Exercise prompt: Among the entries that follow, locate the line with "right hip: (459, 1038)" and the line with "left knee: (145, 480)". Output those lines and all lines in between, exactly, minus the pictures.

Material for this task:
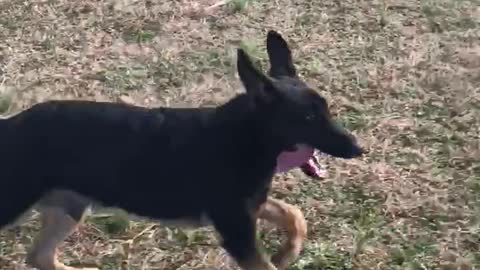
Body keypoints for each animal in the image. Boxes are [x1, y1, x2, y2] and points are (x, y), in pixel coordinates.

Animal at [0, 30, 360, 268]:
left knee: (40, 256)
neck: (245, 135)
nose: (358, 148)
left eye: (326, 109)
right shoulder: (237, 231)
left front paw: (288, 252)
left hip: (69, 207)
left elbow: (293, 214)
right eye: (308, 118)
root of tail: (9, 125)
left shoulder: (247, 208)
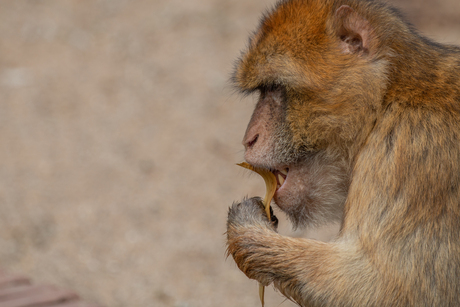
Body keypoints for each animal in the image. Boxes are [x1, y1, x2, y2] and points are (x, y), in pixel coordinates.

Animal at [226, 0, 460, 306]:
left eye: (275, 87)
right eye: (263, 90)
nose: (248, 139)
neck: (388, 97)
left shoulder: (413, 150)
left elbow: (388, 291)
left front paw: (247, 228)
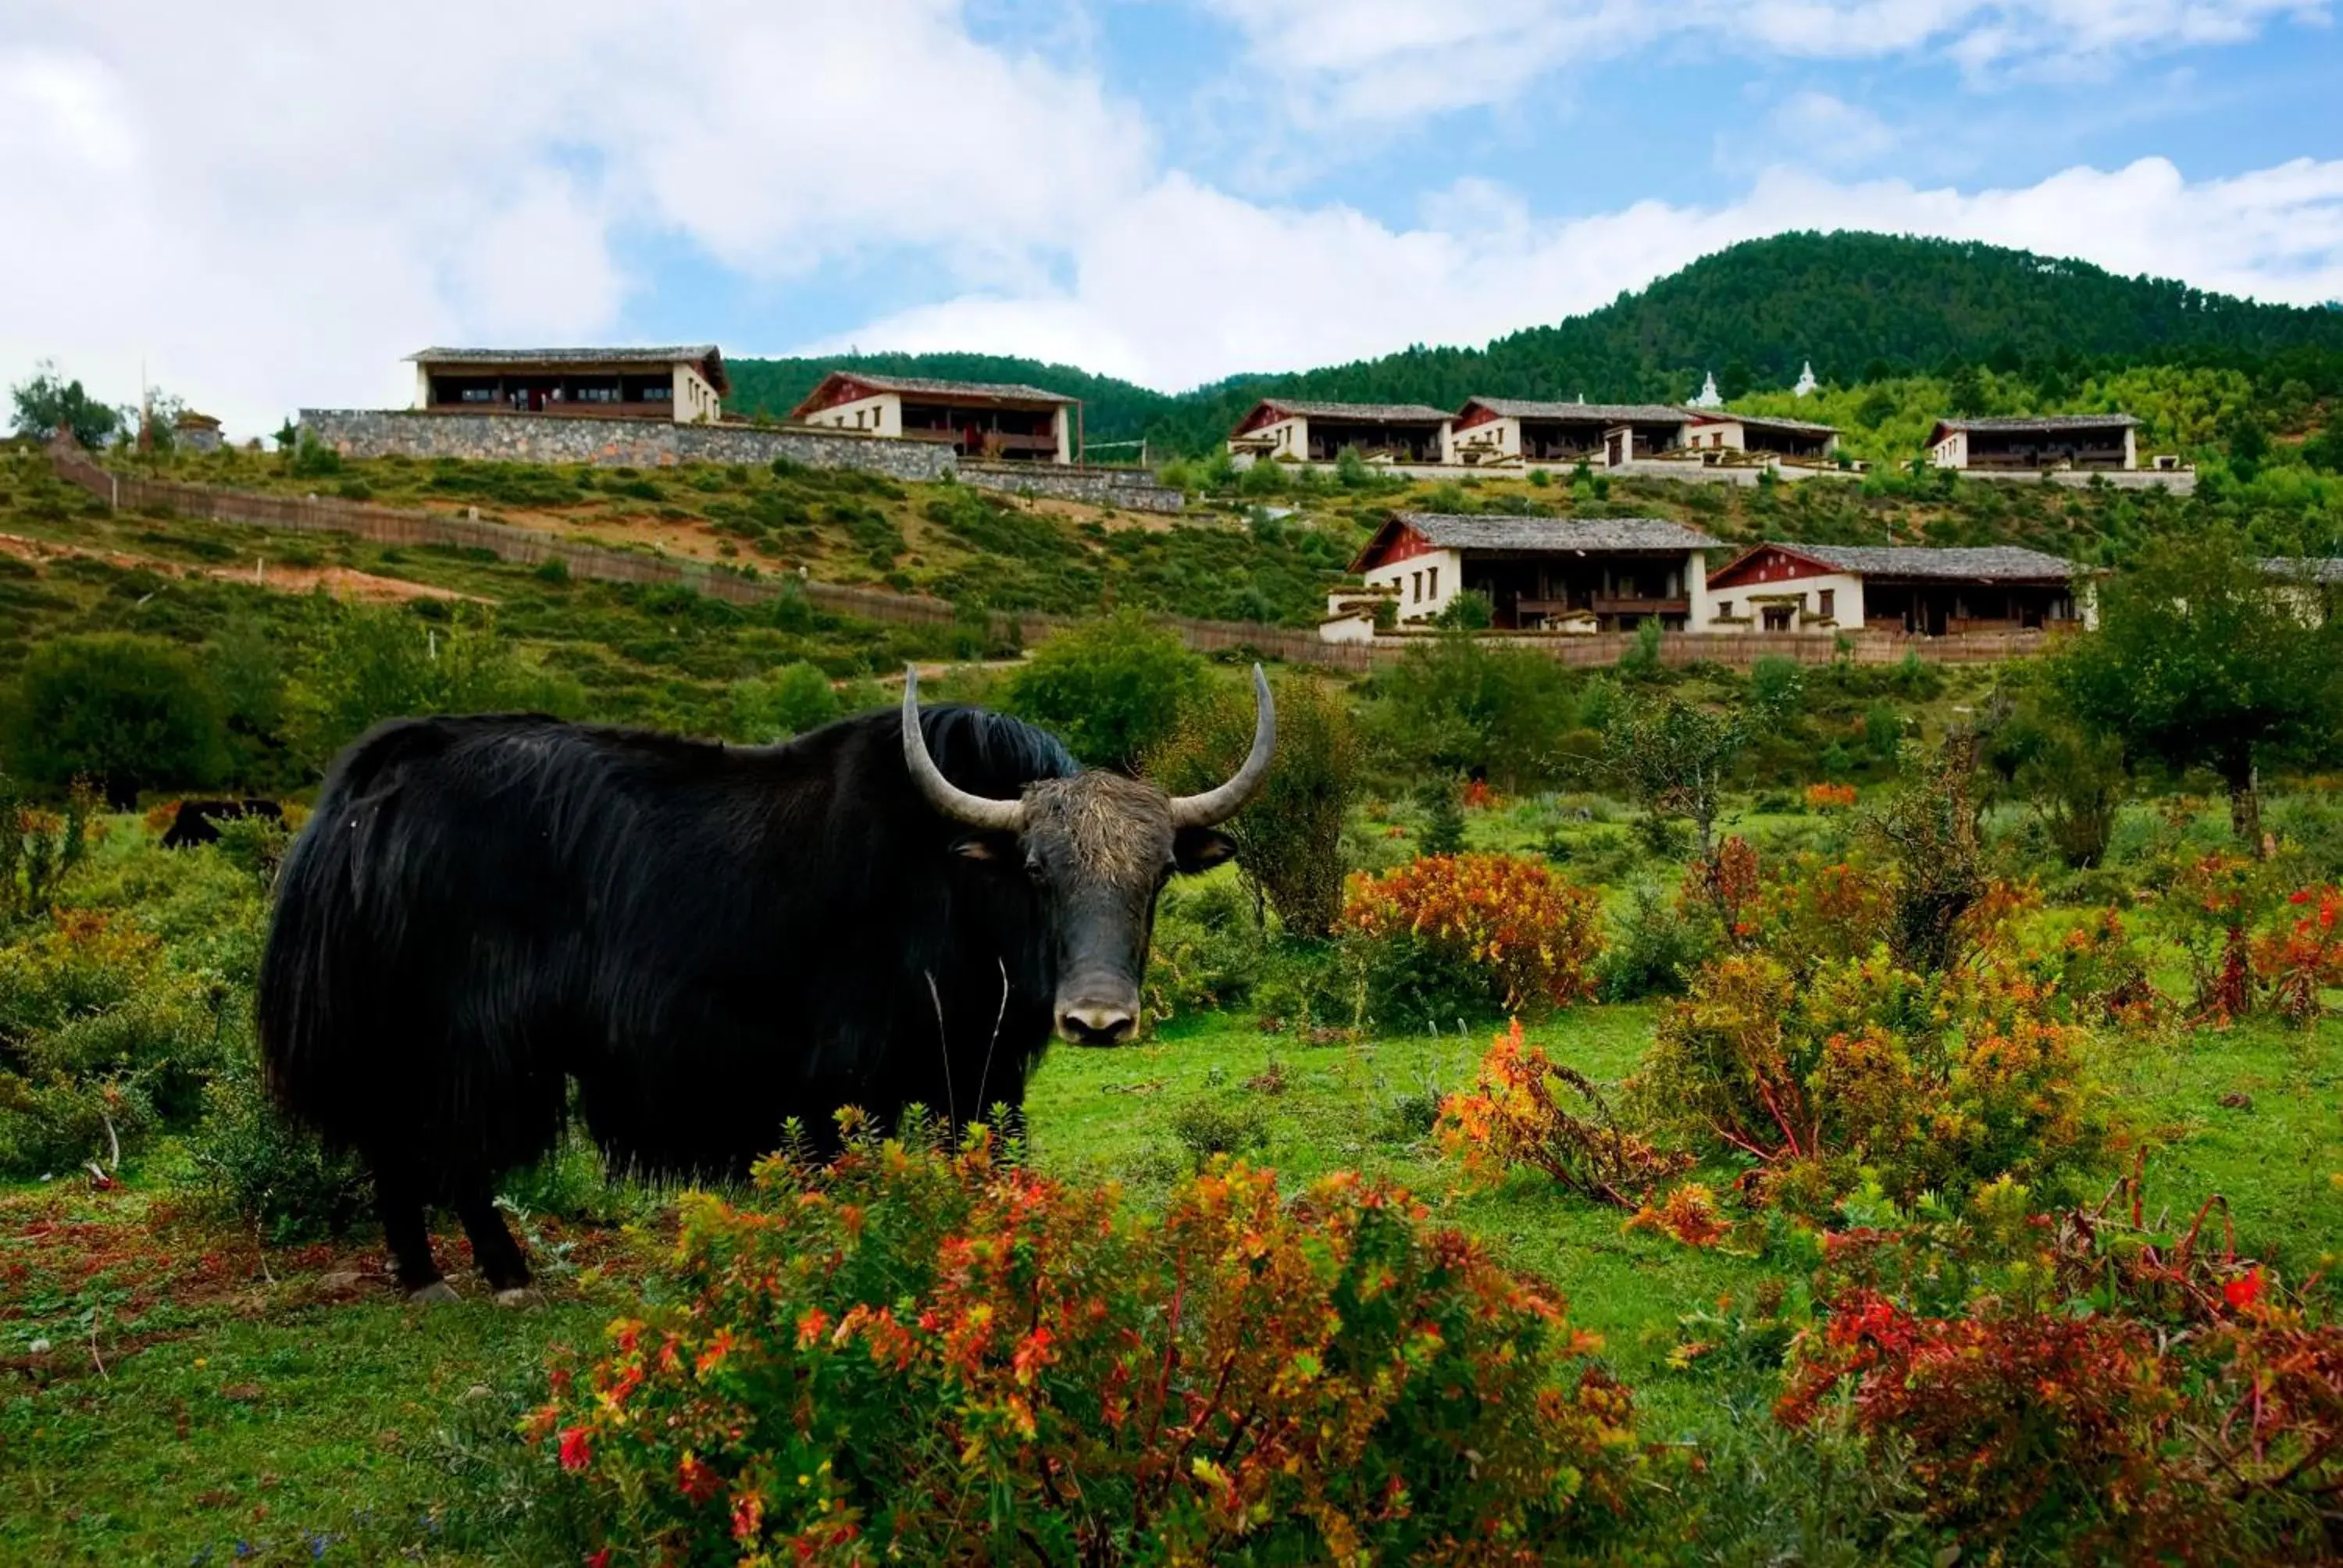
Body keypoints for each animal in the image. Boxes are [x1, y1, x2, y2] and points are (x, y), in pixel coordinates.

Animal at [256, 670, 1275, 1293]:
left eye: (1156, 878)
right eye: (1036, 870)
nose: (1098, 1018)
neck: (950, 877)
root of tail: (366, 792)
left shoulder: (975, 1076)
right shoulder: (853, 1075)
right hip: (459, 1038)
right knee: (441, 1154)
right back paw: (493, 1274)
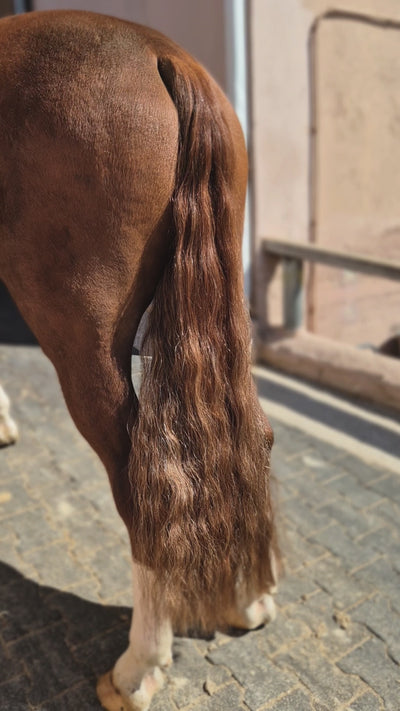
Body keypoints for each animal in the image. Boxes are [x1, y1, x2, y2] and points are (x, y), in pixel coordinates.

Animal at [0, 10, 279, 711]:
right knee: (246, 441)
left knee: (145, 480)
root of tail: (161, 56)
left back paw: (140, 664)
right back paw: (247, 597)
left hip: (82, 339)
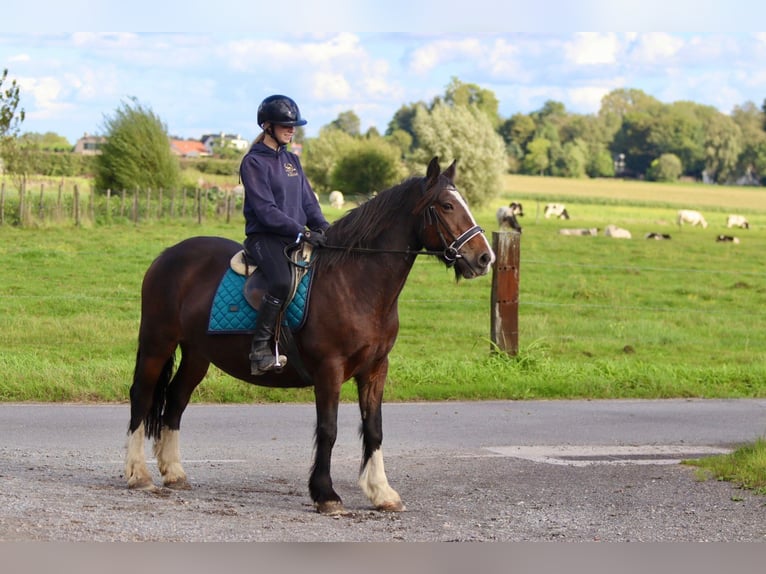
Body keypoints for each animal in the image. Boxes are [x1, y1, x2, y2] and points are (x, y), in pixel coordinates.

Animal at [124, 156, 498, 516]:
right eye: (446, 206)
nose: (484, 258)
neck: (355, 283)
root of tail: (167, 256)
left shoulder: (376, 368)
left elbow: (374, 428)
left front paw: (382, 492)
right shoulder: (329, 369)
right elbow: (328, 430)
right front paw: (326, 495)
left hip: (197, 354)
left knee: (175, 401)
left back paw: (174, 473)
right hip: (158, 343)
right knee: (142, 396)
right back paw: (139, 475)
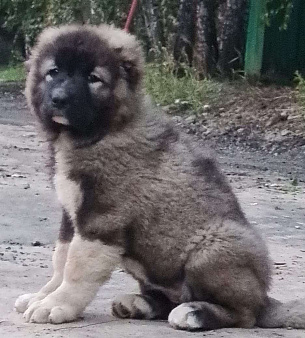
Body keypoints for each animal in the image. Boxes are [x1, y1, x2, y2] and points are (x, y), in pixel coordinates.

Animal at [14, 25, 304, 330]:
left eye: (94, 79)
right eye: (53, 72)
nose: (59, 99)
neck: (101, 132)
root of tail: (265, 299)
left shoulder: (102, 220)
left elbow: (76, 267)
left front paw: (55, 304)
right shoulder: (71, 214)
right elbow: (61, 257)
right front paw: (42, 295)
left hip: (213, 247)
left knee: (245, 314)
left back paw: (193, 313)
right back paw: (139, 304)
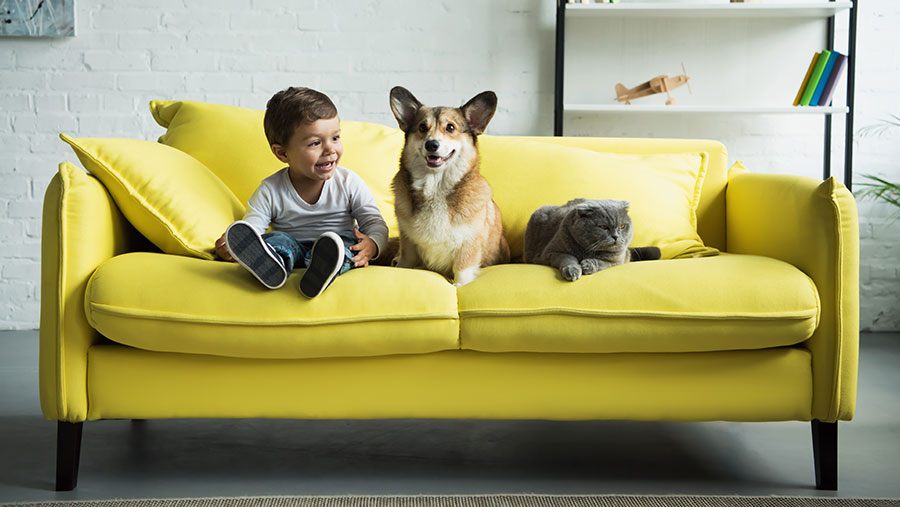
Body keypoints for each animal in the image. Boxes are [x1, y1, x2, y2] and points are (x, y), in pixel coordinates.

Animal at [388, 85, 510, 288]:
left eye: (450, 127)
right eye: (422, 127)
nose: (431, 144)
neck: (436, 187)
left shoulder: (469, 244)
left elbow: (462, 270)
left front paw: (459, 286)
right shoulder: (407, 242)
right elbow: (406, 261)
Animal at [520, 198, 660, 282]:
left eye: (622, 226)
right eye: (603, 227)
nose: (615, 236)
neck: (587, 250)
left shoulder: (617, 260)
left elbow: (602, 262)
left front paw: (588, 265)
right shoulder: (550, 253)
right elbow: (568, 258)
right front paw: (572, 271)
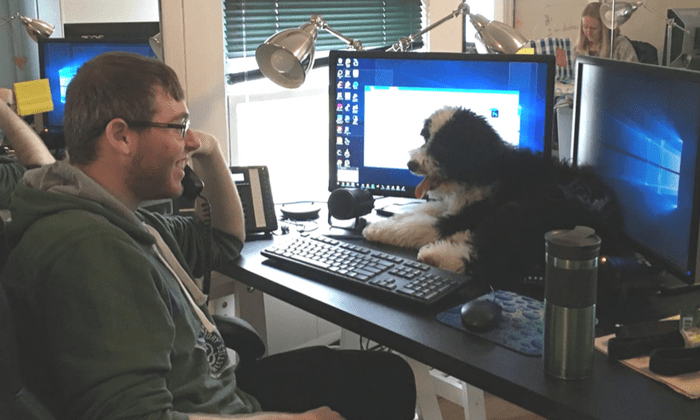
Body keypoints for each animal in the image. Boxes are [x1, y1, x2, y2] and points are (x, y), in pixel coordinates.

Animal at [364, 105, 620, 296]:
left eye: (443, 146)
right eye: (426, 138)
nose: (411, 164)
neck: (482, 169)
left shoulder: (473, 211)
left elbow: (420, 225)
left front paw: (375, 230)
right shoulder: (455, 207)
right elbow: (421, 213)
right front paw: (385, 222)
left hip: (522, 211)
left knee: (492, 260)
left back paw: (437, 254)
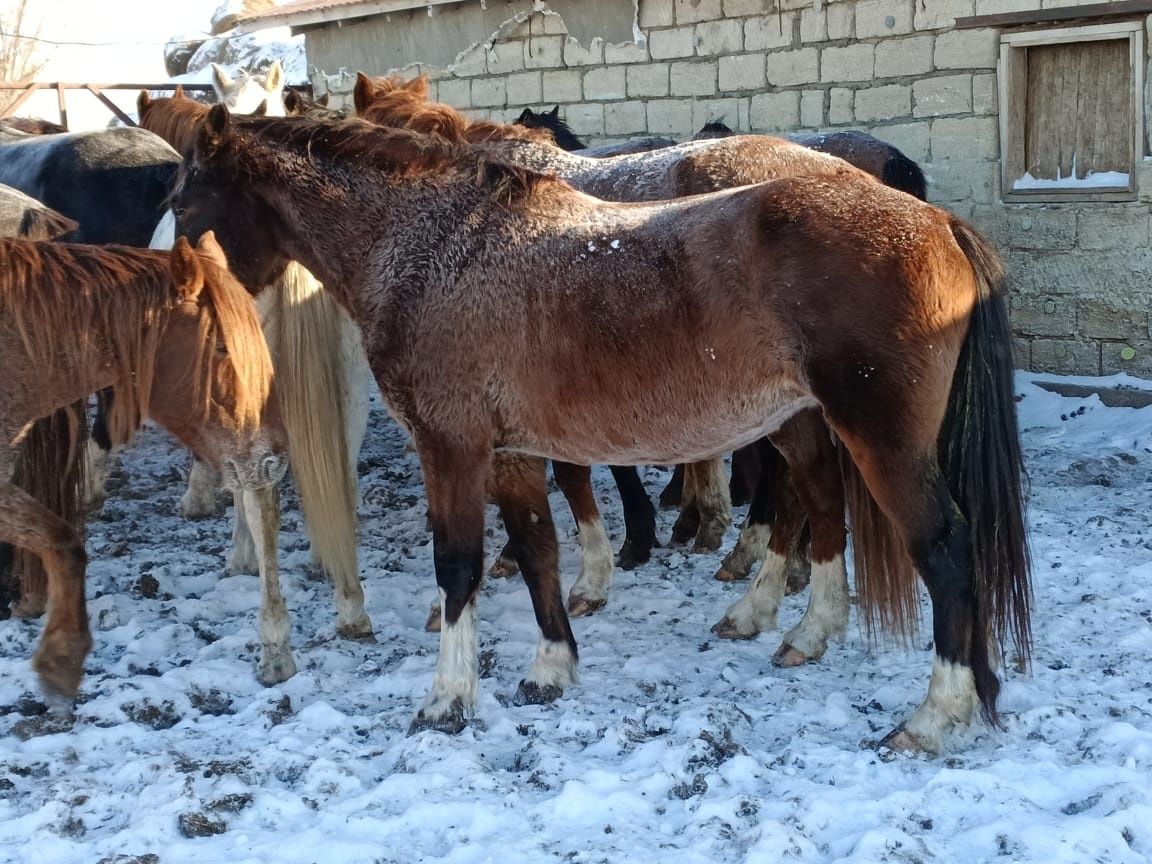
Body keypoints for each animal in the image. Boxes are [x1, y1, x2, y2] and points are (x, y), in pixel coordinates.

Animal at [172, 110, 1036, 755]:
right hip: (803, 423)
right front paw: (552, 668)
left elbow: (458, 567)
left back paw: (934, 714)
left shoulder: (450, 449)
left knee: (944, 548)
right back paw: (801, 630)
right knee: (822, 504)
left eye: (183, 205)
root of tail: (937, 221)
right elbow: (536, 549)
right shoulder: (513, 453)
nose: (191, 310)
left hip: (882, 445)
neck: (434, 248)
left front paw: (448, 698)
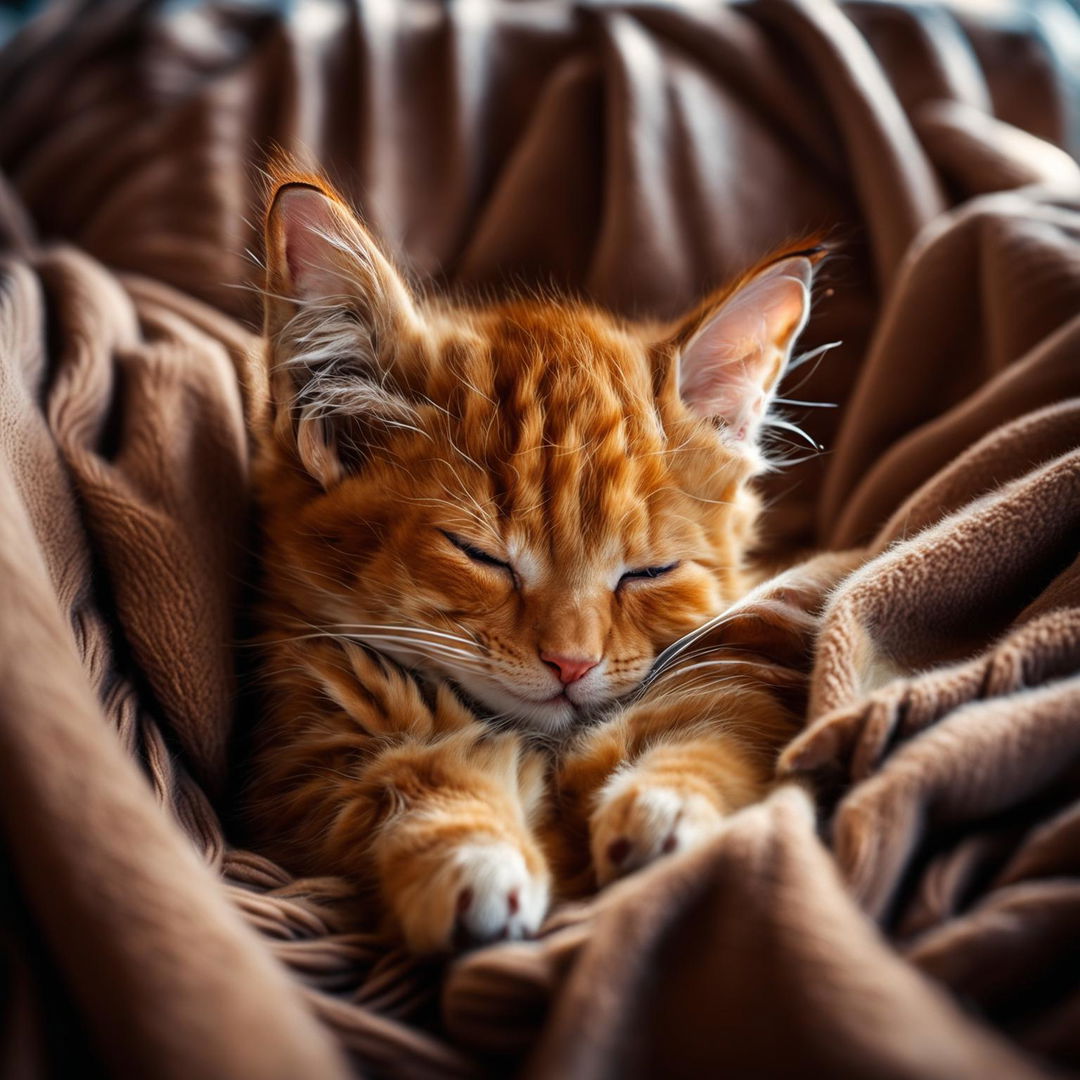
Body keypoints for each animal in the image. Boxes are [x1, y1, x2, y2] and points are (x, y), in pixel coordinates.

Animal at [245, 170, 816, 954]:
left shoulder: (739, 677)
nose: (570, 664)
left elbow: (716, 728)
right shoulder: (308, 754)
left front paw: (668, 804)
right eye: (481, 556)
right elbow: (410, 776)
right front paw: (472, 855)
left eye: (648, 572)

Exercise solution:
right hip: (459, 1038)
right knee: (441, 1154)
right back paw: (493, 1274)
Body keypoints for each animal in the image. Boxes are [x1, y1, x2, y2] and points are (x, y), in pixel coordinates.

Animal at [0, 10, 279, 711]:
right knee: (246, 441)
left knee: (145, 480)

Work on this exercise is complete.